Kunal Kemmu as Host: What His Presence Signals About the Show's Tone
Kunal Kemmu is an interesting choice for a format this psychologically dense, and it is clearly a deliberate one. He carries no reality-TV baggage, no pre-established hosting persona that audiences need to renegotiate. He is not a Salman Khan bringing a gravitational field of his own into the room. He is a respected actor known for his restraint — someone who watches, who reads a scene, who doesn't announce his presence before he walks in.

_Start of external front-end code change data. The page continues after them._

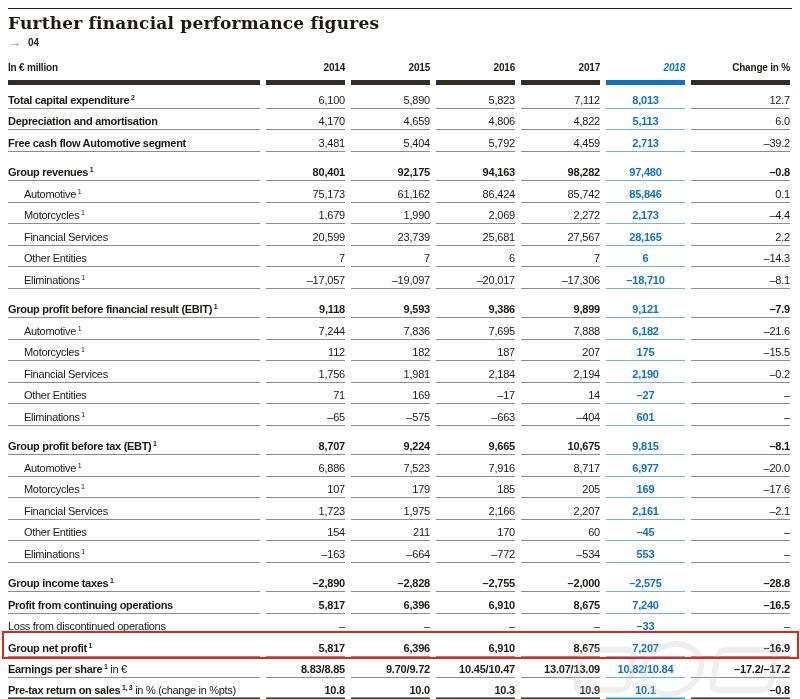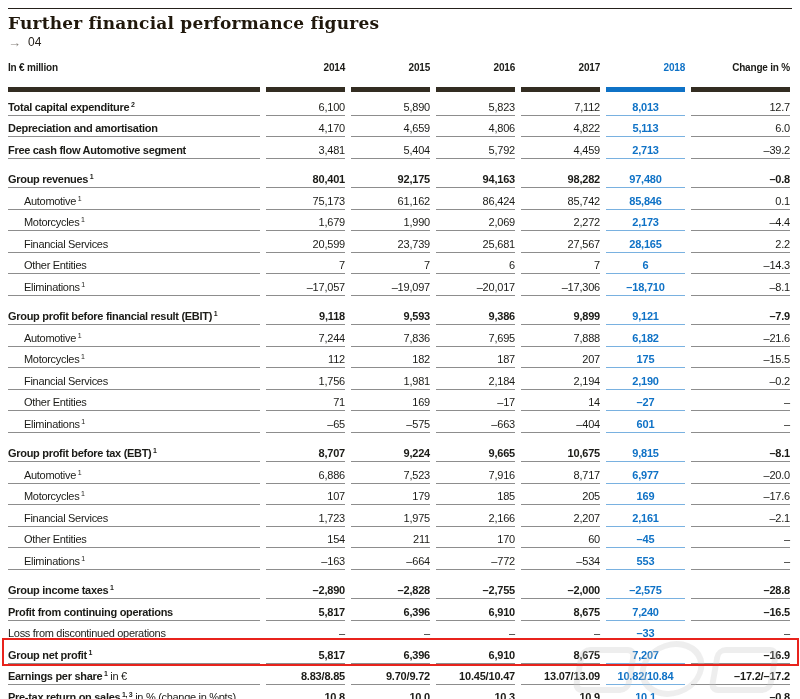--- a/index.html
+++ b/index.html
@@ -8,31 +8,31 @@
     padding:0 8px; background:#ffffff; overflow:hidden;
     font-family:"Liberation Sans", sans-serif; color:#1b1b17;
   }
   .top-rule{margin-top:8px; border-top:1.6px solid #25201a; height:0;}
   .title{
     margin:4px 0 0; font-family:"DejaVu Serif", serif; font-weight:700;
     font-size:17px; line-height:20px; color:#20180c; letter-spacing:.2px;
   }
   .ref{display:flex; align-items:center; gap:7px; height:16px; margin-top:1px;}
   .ref .arrow{color:#87827c; font-size:13px; line-height:13px;}
-  .ref .num{font-size:12px; font-weight:400; color:#25201a;}
+  .ref .num{font-size:10px; font-weight:700; color:#25201a;}
 
   .grid{display:grid; grid-template-columns:252px repeat(5,79px) 99px; column-gap:6px;}
 
   .thead{margin-top:12px; align-items:end;}
   .hcell{
-    border-bottom:5px solid #332d22; padding-bottom:14px;
+    border-bottom:5px solid #332d22; padding-bottom:7px;
     font-size:10px; font-weight:700; letter-spacing:-.2px; white-space:nowrap;
   }
   .hcell.rnum{text-align:right;}
-  .hcell.blue{color:#0f72c6; border-bottom-color:#0f72c6;}
+  .hcell.blue{color:#0f72c6; border-bottom-color:#0f72c6;font-style:italic;}
 
   .tbody{margin-top:2px;}
   .group + .group{margin-top:8px;}
   .row{height:21.5px; position:relative; align-items:end;}
   .cell{
     border-bottom:1.4px solid #8d8d8d; padding-bottom:2px;
     font-size:11px; letter-spacing:-.2px; white-space:nowrap; line-height:12px;
   }
   .cell.lbl{letter-spacing:-.3px; overflow:visible;}
   .cell.lbl.ind{padding-left:16px;}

That is precisely what Alliance seems to want from its host. The show's drama comes from the contestants. The host's role, from what the trailer suggests, is closer to a witness than a ringmaster — present at the moments of fracture, but never competing with them for attention. It is, as Kemmu acknowledged himself, a significant departure from anything he has done before, and watching him calibrate to it will be a subplot worth following across the six-week run.
The Broader Context: Why This Format Makes Sense for India Right Now
The global appetite for social-strategy reality television has been building for years. Shows like The Traitors have demonstrated, across multiple international versions, that audiences are not merely interested in watching people compete — they want to watch people decide how much their relationships are worth, in real time, under controlled conditions. India is a logical market for this evolution. The cultural emphasis on loyalty, family bonds, and the social weight of betrayal makes the show's core premise land harder here than it might elsewhere.
Prime Video's decision to run Alliance across 42 episodes over six weeks — with daily content — is also a significant programming bet. It commits to a volume of output that requires consistent narrative momentum. The Dutch original's tighter episode count allowed for a more curated dramatic arc. The Indian version will need to sustain tension across a far longer runway. Whether the editing team can deliver that without the show feeling padded is the real question that won't be answered until the episodes are actually streaming.
What Happens Next
Alliance premieres on June 26, 2026 on Prime Video in India and simultaneously across 240 countries and territories. With the trailer generating visible traction in the hours since its release — particularly around the Ravi Kishan–Riva Kishan dynamic and the show's glossy, claustrophobic setting — the opening-week numbers will be a litmus test for whether Indian audiences are ready to trade the comfort of familiar formats for something that asks considerably more of them.
One thing the trailer makes clear: Alliance has no interest in making you comfortable. That may be its greatest asset.